■ **YOUR GOAL**
Search the data for "summons". Each line containing it is to be copied.

╭─ SOURCE INFORMATION

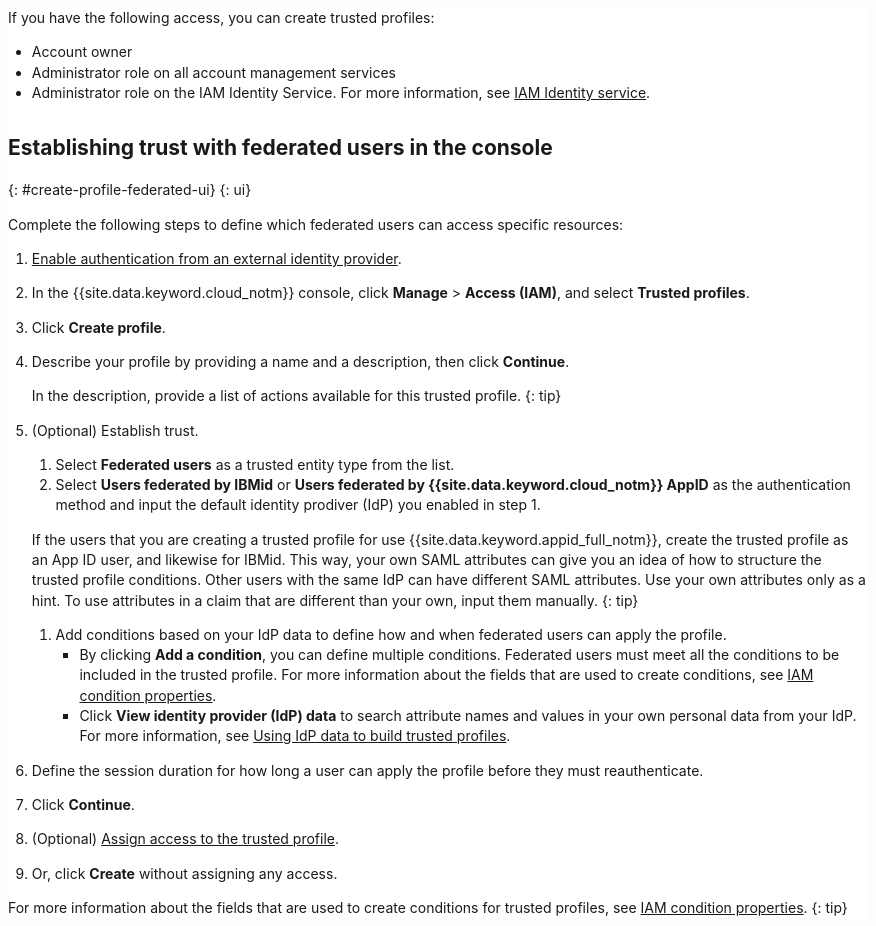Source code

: If you have the following access, you can create trusted profiles:

- Account owner
- Administrator role on all account management services
- Administrator role on the IAM Identity Service. For more information, see [IAM Identity service](/docs/account?topic=account-account-services#identity-service-account-management).

## Establishing trust with federated users in the console
{: #create-profile-federated-ui}
{: ui}

Complete the following steps to define which federated users can access specific resources:

1. [Enable authentication from an external identity provider](/docs/account?topic=account-idp-integration).
1. In the {{site.data.keyword.cloud_notm}} console, click **Manage** > **Access (IAM)**, and select **Trusted profiles**.
1. Click **Create profile**.
1. Describe your profile by providing a name and a description, then click **Continue**.

      In the description, provide a list of actions available for this trusted profile.
      {: tip}

1. (Optional) Establish trust.
   1. Select **Federated users** as a trusted entity type from the list.
   1. Select **Users federated by IBMid** or **Users federated by {{site.data.keyword.cloud_notm}} AppID** as the authentication method and input the default identity prodiver (IdP) you enabled in step 1.

   If the users that you are creating a trusted profile for use {{site.data.keyword.appid_full_notm}}, create the trusted profile as an App ID user, and likewise for IBMid. This way, your own SAML attributes can give you an idea of how to structure the trusted profile conditions. Other users with the same IdP can have different SAML attributes. Use your own attributes only as a hint. To use attributes in a claim that are different than your own, input them manually.
   {: tip}

   1. Add conditions based on your IdP data to define how and when federated users can apply the profile.
      * By clicking **Add a condition**, you can define multiple conditions. Federated users must meet all the conditions to be included in the trusted profile. For more information about the fields that are used to create conditions, see [IAM condition properties](/docs/account?topic=account-iam-condition-properties).
      * Click **View identity provider (IdP) data** to search attribute names and values in your own personal data from your IdP. For more information, see [Using IdP data to build trusted profiles](/docs/account?topic=account-idp-integration#trusted-profiles-idp-data).

1. Define the session duration for how long a user can apply the profile before they must reauthenticate.
1. Click **Continue**.
1. (Optional) [Assign access to the trusted profile](/docs/account?topic=account-create-trusted-profile#tp-access).
1. Or, click **Create** without assigning any access.

For more information about the fields that are used to create conditions for trusted profiles, see [IAM condition properties](/docs/account?topic=account-iam-condition-properties).
{: tip}
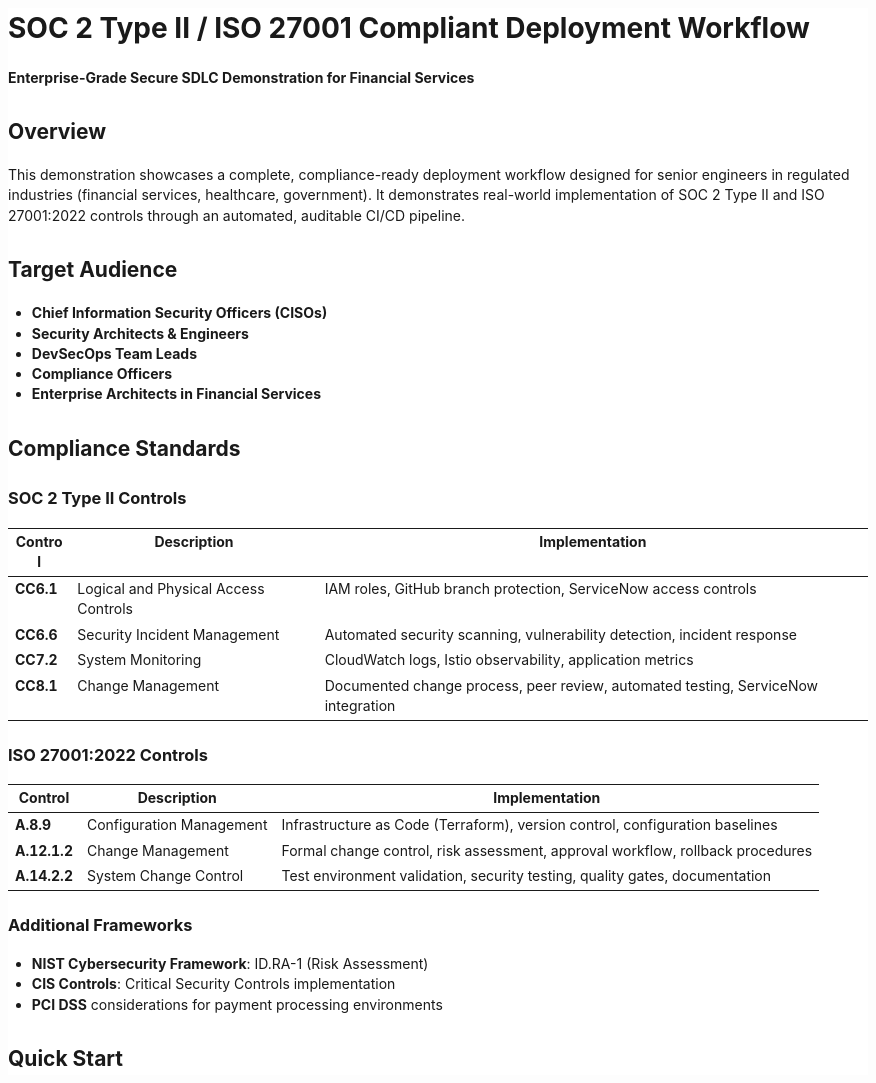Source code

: # SOC 2 Type II / ISO 27001 Compliant Deployment Workflow

**Enterprise-Grade Secure SDLC Demonstration for Financial Services**

## Overview

This demonstration showcases a complete, compliance-ready deployment workflow designed for senior engineers in regulated industries (financial services, healthcare, government). It demonstrates real-world implementation of SOC 2 Type II and ISO 27001:2022 controls through an automated, auditable CI/CD pipeline.

## Target Audience

- **Chief Information Security Officers (CISOs)**
- **Security Architects & Engineers**
- **DevSecOps Team Leads**
- **Compliance Officers**
- **Enterprise Architects in Financial Services**

## Compliance Standards

### SOC 2 Type II Controls

| Control | Description | Implementation |
|---------|-------------|----------------|
| **CC6.1** | Logical and Physical Access Controls | IAM roles, GitHub branch protection, ServiceNow access controls |
| **CC6.6** | Security Incident Management | Automated security scanning, vulnerability detection, incident response |
| **CC7.2** | System Monitoring | CloudWatch logs, Istio observability, application metrics |
| **CC8.1** | Change Management | Documented change process, peer review, automated testing, ServiceNow integration |

### ISO 27001:2022 Controls

| Control | Description | Implementation |
|---------|-------------|----------------|
| **A.8.9** | Configuration Management | Infrastructure as Code (Terraform), version control, configuration baselines |
| **A.12.1.2** | Change Management | Formal change control, risk assessment, approval workflow, rollback procedures |
| **A.14.2.2** | System Change Control | Test environment validation, security testing, quality gates, documentation |

### Additional Frameworks

- **NIST Cybersecurity Framework**: ID.RA-1 (Risk Assessment)
- **CIS Controls**: Critical Security Controls implementation
- **PCI DSS** considerations for payment processing environments

## Quick Start

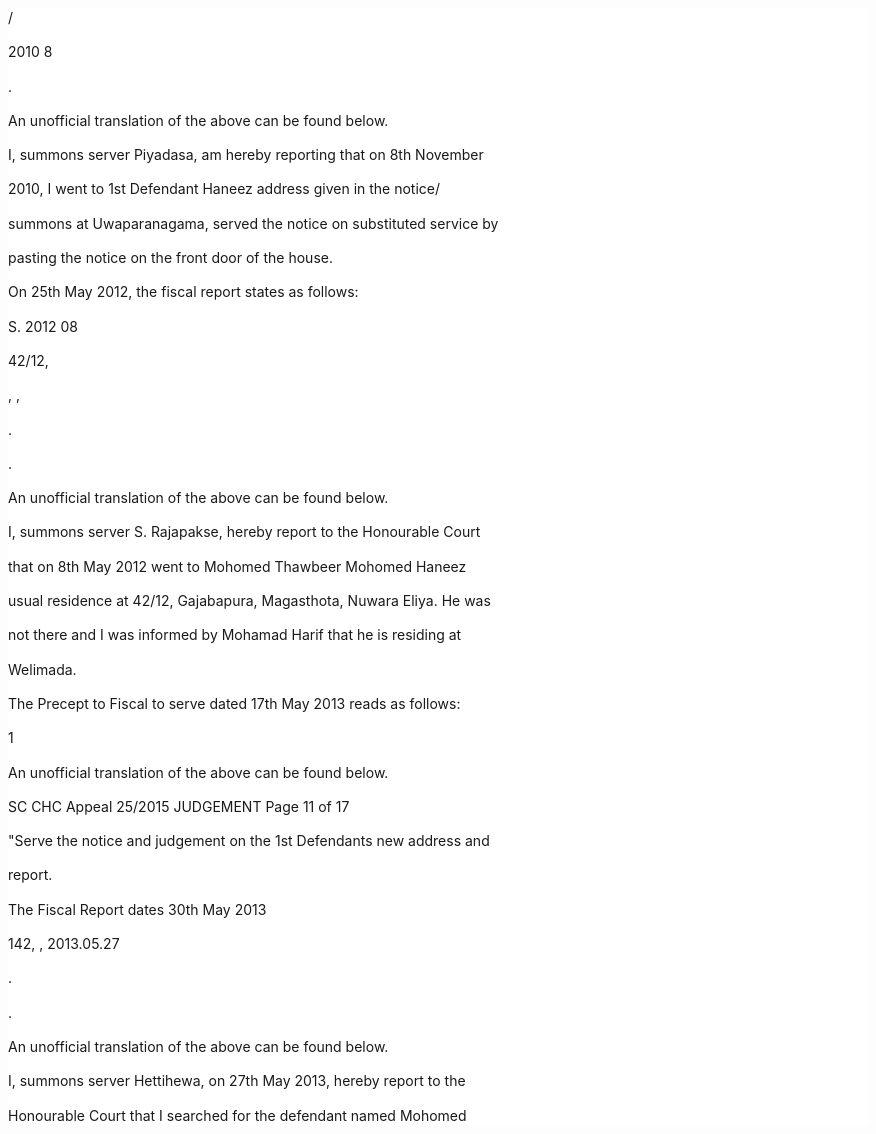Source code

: /

2010 8

.

An unofficial translation of the above can be found below.

I, summons server Piyadasa, am hereby reporting that on 8th November

2010, I went to 1st Defendant Haneez address given in the notice/

summons at Uwaparanagama, served the notice on substituted service by

pasting the notice on the front door of the house.

On 25th May 2012, the fiscal report states as follows:

S. 2012 08

42/12,

, ,

.

.

An unofficial translation of the above can be found below.

I, summons server S. Rajapakse, hereby report to the Honourable Court

that on 8th May 2012 went to Mohomed Thawbeer Mohomed Haneez

usual residence at 42/12, Gajabapura, Magasthota, Nuwara Eliya. He was

not there and I was informed by Mohamad Harif that he is residing at

Welimada.

The Precept to Fiscal to serve dated 17th May 2013 reads as follows:

1

An unofficial translation of the above can be found below.

SC CHC Appeal 25/2015 JUDGEMENT Page 11 of 17

"Serve the notice and judgement on the 1st Defendants new address and

report.

The Fiscal Report dates 30th May 2013

142, , 2013.05.27

.

.

An unofficial translation of the above can be found below.

I, summons server Hettihewa, on 27th May 2013, hereby report to the

Honourable Court that I searched for the defendant named Mohomed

╰─

■ **SOLUTION**
I, summons server Piyadasa, am hereby reporting that on 8th November
summons at Uwaparanagama, served the notice on substituted service by
I, summons server S. Rajapakse, hereby report to the Honourable Court
I, summons server Hettihewa, on 27th May 2013, hereby report to the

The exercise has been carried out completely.